**Task goal:** Go through the records below and report each line with "median" in it.

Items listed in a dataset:
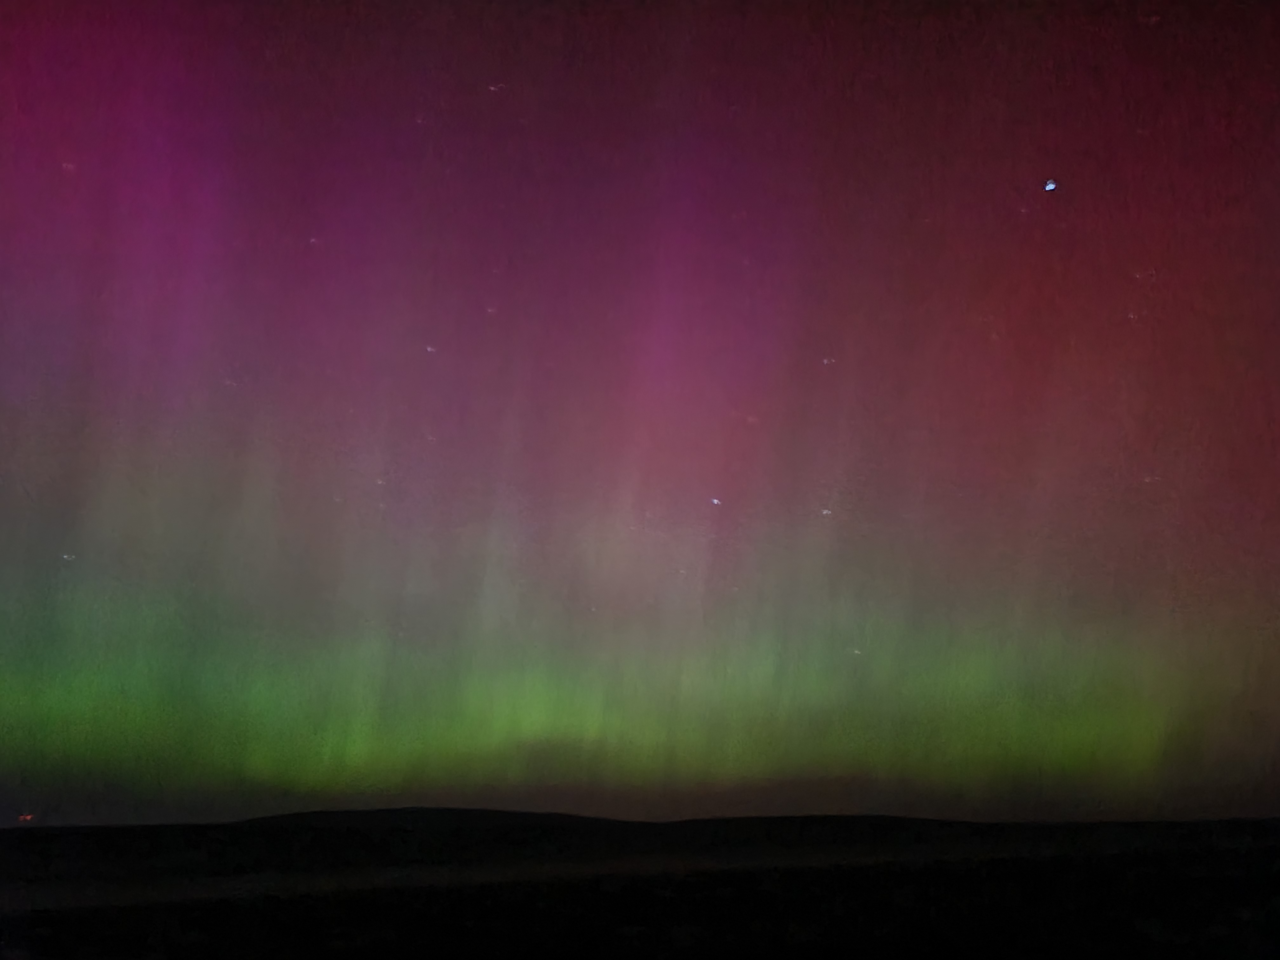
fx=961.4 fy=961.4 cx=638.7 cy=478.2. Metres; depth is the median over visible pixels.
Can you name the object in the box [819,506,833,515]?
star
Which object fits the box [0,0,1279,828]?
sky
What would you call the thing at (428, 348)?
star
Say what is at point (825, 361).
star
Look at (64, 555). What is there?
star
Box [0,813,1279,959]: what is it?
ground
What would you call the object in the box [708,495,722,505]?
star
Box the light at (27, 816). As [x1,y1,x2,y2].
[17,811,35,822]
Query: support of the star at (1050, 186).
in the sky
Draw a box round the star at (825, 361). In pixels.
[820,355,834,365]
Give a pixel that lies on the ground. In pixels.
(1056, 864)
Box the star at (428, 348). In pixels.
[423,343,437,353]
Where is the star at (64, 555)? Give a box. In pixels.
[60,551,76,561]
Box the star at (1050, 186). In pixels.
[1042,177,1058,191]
==
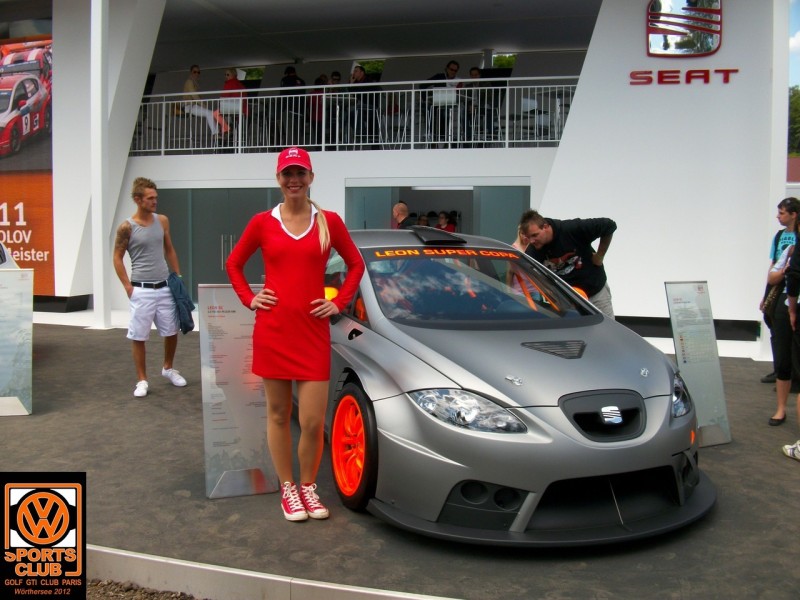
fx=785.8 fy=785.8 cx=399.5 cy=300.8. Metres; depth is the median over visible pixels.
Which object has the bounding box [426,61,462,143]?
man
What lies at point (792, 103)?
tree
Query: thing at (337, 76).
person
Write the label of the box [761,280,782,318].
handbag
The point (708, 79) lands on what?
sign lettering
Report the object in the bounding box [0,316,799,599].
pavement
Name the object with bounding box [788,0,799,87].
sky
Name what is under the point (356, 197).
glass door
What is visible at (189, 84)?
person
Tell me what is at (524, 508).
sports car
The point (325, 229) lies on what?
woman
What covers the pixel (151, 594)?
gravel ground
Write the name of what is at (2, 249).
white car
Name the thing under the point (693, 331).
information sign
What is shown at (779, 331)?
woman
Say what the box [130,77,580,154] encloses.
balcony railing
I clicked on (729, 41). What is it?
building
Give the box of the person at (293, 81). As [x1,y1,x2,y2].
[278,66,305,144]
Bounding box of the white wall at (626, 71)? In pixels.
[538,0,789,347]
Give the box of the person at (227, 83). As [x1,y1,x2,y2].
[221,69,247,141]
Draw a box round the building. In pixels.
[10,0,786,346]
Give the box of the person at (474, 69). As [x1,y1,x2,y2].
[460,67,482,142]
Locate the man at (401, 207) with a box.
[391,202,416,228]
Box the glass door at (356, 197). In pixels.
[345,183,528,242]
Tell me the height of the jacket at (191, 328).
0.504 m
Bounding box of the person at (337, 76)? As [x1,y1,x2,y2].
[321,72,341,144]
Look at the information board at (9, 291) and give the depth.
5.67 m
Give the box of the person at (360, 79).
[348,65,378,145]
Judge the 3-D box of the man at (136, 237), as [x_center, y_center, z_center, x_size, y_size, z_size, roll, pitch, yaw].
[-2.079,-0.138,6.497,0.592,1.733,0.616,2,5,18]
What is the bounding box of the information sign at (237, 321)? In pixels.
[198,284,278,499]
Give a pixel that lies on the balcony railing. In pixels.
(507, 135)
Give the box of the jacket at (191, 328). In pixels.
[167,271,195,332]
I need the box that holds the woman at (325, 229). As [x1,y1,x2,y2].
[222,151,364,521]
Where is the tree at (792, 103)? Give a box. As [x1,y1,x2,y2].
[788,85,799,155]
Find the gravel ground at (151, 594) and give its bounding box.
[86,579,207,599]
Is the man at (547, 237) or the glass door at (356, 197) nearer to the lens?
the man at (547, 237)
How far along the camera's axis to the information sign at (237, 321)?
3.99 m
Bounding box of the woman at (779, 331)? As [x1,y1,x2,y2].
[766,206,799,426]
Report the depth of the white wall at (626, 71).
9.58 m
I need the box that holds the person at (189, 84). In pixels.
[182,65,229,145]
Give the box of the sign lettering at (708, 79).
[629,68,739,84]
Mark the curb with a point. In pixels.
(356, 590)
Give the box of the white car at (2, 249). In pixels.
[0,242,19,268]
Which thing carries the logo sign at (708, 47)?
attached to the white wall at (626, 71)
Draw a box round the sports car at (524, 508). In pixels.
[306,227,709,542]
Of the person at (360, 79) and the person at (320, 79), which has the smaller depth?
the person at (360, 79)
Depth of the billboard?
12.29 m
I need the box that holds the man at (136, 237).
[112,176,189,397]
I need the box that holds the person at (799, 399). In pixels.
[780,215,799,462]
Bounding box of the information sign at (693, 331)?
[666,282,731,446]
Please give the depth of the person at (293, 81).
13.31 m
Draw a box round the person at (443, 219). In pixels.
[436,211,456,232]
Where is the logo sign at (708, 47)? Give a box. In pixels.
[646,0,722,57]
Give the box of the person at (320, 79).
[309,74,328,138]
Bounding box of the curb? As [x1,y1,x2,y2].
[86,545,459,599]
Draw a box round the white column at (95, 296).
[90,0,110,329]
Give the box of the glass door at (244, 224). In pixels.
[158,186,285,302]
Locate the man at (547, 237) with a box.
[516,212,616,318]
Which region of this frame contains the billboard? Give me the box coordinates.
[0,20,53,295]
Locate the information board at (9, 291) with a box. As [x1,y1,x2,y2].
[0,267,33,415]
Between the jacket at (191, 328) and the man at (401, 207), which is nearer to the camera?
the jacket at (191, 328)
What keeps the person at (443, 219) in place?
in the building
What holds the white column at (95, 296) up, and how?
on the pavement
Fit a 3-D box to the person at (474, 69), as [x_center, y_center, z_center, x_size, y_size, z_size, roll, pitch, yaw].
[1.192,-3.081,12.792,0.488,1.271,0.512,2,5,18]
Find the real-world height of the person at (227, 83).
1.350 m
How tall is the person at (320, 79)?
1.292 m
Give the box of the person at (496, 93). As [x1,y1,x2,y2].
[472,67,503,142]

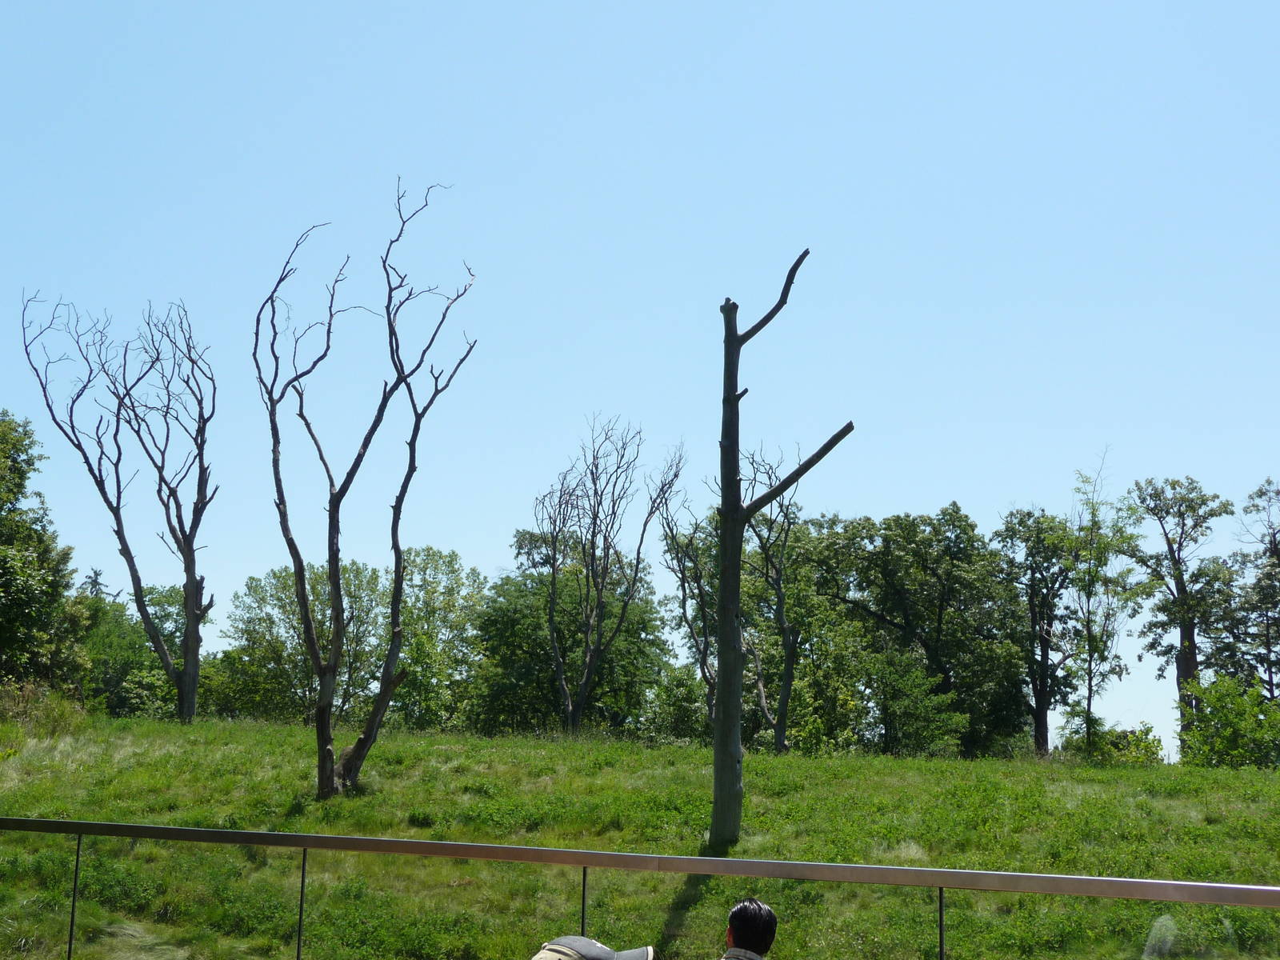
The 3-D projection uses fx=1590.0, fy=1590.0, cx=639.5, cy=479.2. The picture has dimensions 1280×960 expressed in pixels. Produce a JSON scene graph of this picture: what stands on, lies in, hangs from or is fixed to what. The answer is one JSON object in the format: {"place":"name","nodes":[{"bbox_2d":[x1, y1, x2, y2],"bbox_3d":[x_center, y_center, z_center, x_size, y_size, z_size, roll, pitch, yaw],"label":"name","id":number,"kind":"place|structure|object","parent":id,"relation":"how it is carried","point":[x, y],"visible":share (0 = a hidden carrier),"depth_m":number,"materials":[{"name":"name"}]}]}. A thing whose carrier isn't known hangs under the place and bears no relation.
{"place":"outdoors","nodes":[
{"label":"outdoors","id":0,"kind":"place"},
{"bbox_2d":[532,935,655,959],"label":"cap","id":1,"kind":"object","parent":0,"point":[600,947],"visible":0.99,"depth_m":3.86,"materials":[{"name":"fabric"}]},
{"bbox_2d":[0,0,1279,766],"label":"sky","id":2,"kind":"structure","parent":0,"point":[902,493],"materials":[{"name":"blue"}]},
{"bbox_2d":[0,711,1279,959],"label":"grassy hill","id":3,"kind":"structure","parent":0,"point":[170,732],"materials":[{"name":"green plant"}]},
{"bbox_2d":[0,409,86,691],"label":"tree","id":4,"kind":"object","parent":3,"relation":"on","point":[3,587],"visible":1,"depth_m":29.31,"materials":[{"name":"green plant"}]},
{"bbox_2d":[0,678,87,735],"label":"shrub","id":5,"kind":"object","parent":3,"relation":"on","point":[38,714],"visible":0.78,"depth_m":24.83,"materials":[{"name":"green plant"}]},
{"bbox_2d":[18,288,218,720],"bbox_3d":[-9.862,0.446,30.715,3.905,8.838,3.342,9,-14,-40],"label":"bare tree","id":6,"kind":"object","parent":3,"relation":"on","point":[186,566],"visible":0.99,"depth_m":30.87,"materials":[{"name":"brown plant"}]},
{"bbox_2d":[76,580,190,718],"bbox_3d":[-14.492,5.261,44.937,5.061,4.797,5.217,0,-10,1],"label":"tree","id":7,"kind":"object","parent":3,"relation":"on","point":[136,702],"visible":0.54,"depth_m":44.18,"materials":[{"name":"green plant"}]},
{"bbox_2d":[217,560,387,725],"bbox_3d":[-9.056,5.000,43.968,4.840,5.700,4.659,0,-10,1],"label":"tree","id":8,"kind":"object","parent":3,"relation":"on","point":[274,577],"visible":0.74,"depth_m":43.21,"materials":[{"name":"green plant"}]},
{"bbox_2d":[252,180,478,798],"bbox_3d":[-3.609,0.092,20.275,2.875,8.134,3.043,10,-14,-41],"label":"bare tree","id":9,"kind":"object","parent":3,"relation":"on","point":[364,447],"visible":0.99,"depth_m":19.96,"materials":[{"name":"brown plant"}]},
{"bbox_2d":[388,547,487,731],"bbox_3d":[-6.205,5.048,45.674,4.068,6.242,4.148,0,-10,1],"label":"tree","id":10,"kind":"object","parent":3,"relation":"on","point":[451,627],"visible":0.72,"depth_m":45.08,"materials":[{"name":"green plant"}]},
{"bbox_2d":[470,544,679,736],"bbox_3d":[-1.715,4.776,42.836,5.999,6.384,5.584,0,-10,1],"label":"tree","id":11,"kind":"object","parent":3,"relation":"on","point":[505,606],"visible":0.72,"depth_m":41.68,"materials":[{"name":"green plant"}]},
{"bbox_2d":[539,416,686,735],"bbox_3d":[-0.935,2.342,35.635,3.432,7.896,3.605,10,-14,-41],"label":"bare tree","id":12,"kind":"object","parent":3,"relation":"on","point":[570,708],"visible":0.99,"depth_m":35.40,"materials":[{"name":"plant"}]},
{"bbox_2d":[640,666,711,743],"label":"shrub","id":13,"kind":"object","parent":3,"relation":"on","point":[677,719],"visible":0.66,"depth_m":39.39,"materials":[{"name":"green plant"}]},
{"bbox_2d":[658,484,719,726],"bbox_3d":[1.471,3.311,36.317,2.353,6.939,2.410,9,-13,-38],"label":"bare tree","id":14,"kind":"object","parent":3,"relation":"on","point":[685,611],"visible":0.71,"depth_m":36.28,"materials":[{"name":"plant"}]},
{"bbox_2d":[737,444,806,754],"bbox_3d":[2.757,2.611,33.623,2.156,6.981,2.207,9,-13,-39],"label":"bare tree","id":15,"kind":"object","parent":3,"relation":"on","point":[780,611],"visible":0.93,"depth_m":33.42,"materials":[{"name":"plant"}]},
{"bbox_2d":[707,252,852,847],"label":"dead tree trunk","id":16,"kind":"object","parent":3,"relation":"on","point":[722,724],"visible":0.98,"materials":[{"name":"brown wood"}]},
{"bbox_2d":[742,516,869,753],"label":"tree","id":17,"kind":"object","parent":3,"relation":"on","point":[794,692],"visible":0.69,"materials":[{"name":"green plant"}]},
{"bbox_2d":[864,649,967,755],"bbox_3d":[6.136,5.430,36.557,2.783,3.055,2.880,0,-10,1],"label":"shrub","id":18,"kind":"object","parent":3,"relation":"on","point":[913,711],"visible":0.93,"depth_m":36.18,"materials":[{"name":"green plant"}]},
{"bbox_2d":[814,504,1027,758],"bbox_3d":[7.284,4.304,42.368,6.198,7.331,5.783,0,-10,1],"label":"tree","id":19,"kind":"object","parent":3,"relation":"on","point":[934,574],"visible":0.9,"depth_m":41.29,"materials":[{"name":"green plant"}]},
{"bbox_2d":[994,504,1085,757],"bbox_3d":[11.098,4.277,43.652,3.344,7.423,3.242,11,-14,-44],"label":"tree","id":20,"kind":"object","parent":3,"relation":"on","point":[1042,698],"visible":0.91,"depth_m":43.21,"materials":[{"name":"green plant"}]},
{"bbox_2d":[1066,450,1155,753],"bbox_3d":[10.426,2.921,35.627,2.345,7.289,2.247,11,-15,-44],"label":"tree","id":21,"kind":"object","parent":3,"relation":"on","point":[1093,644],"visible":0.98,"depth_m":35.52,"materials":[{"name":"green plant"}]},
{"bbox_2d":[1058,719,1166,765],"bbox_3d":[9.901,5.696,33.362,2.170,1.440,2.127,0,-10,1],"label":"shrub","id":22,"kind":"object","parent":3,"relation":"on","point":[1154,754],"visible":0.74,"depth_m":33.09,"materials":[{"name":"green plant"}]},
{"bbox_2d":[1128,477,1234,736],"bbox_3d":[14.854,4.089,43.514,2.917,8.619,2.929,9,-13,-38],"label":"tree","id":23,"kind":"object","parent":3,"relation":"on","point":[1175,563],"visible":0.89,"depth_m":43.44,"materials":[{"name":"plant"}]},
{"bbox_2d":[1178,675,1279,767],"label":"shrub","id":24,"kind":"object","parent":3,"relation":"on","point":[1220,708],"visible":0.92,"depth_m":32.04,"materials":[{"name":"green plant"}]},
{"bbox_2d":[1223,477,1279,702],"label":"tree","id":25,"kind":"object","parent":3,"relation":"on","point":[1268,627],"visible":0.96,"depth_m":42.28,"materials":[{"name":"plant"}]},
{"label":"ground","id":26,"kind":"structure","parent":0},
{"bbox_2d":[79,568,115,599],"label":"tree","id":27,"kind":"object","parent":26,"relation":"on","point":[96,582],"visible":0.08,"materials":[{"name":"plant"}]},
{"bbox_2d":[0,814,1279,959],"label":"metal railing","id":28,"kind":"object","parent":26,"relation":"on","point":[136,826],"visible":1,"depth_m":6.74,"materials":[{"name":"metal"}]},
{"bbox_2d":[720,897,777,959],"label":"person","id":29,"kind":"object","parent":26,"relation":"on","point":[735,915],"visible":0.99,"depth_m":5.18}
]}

**Task answer:**
fx=961.4 fy=961.4 cx=638.7 cy=478.2. Metres; depth is the median over visible pixels.
fx=785.8 fy=785.8 cx=399.5 cy=300.8. Metres; depth is the median over visible pixels.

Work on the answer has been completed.